Senator Hawley Levels Attack at GOP Over War in Ukraine

‘No to Neoconservativism,’ the solon says, likening Republicans to a Democrat, Woodrow Wilson.

AP/John Raoux
Senator Hawley at the Conservative Political Action Conference on February 24, 2022. AP/John Raoux

Senator Hawley, the Stanford- and Yale-educated populist whose raised fist in the nation’s capital on January 6, 2021, was widely seen as an endorsement of the chaos of that day, took to the pages of a new journal to accuse fellow Republicans of acting as heirs to a progressive icon, President Wilson. 

Mr. Hawley’s essay, “No to Neoconservatism,” offers a view of a party in a process of ongoing ideological churn even as President Biden’s eroding poll numbers illuminate a path back to power. It also underlines how the war in Ukraine has opened up fissures on the right that may yet widen.
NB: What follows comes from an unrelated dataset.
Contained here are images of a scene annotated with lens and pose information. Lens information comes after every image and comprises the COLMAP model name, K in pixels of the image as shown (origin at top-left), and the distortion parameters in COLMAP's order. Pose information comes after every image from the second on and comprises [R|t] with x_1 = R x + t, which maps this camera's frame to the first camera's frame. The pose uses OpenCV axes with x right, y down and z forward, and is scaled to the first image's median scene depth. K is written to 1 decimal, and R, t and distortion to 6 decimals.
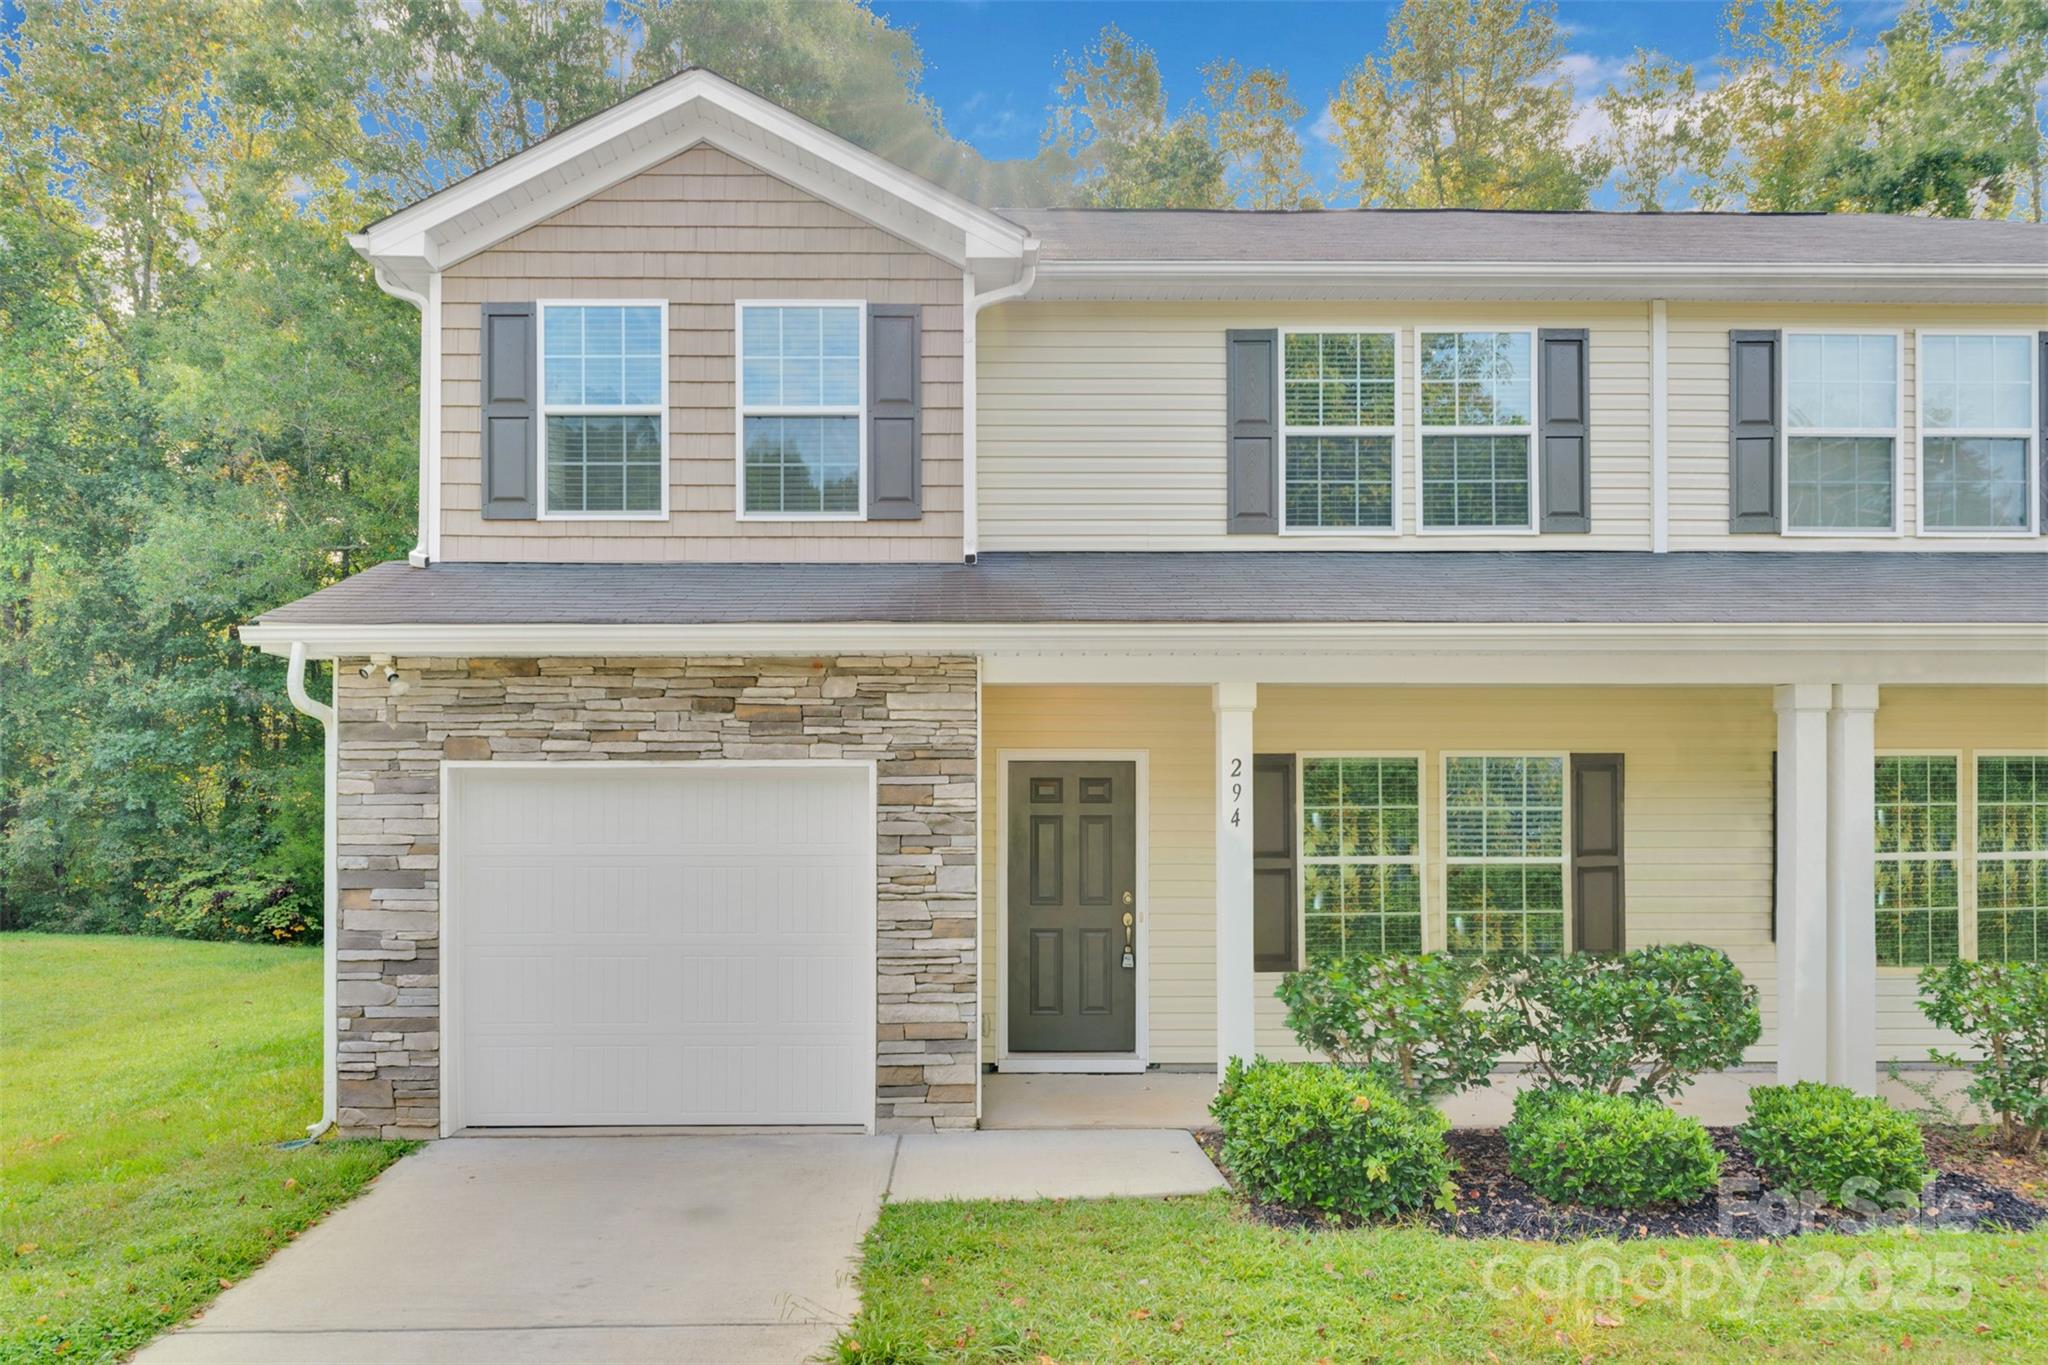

In so doing, Mr. Hawley disclosed an emerging effort to set the terms of conservative foreign policy in response to the first land war in Europe in eight decades. At stake is the shape of any Republican foreign policy that might cohere leading up to the presidential election 2024.    

Mr. Hawley’s stance puts him at odds with his chamber’s minority leader, Senator McConnell, who in backing billions of dollars in aid for the beleaguered country has noted, “It’s important for the Ukrainians to win, and hopefully not many members of my party will choose to politicize this issue.” He called those opposed to the $40 billion in aid “isolationists.” 

Fifty-seven Republicans in the House and 11 in the Senate, including Mr. Hawley, voted against the aid package, with President Trump thundering that “the Democrats are sending another $40 billion to Ukraine, yet America’s parents are struggling to even feed their children.” Mr. Trump was joined in his denunciation by, among others, the Heritage Foundation.     

Heritage’s president, Kevin Roberts, insisted that the organization “will not rubber stamp the Swamp’s attempt to use the latest crisis of the moment, especially when it will push our country further into debt, drive up inflation, and reward special interests and even foreign bureaucrats with our citizens’ money.”

Mr. Roberts rejected the “manipulative rhetoric” that would lead down the primrose path to greater involvement in the war. The influential television host Tucker Carlson is also opposing American involvement in the Battle of Ukraine, lambasting Republicans who believe that “protecting Ukraine is way more important than protecting you, than protecting America.”

That Mr. Hawley published his essay in Compact speaks to a shift in the conservative landscape. The journal, which describes itself as “radical,” is helmed by a Marxist, Edwin Alponte; a one-time editor of the religious magazine First Things, Matthew Schmitz; and a conservative journalist, Sohrab Ahmari. They have pledged to battle the “libertine left and a libertarian right.”

Mr. Schmitz told the New York Times: “I’m not much of an interventionist except when it comes to political polemics.” Mr. Hawley appears to have imbibed that sensibility, accusing his fellow Republicans in Congress of bartering “the nationalism of Theodore Roosevelt for the globalism of Woodrow Wilson.”

The life and ideas of the 26th president are subjects that have long preoccupied Mr. Hawley, who in 2008 published a monograph on the Rough Rider titled, “Theodore Roosevelt: Preacher of Righteousness.” TR, of course, rose to glory by emerging in the van of a military expedition that sought to drive a colonial power, Spain, from Cuba.

In Compact, Mr. Hawley castigates “liberal hegemony” in both its “multilateralism” and “nation-building” varieties. He asserts that “the globalist approach has been wrong from the start. And Republicans of all people should know better.” Rather, he urges a return to what he characterizes as a “robust, realistic American nationalism.”

Mr. Hawley argues that “Wilsonian foreign policy” has “nearly bankrupted the country, while siphoning away our national sovereignty and decimating our industrial base.”

In resisting opening the sluices for American money to flow to President Zelensky’s government, Mr. Hawley joins Senator Paul, who explained his vote against more aid to Ukraine by saying that “no matter how sympathetic the cause, my oath of office is to the national security of the United States of America.”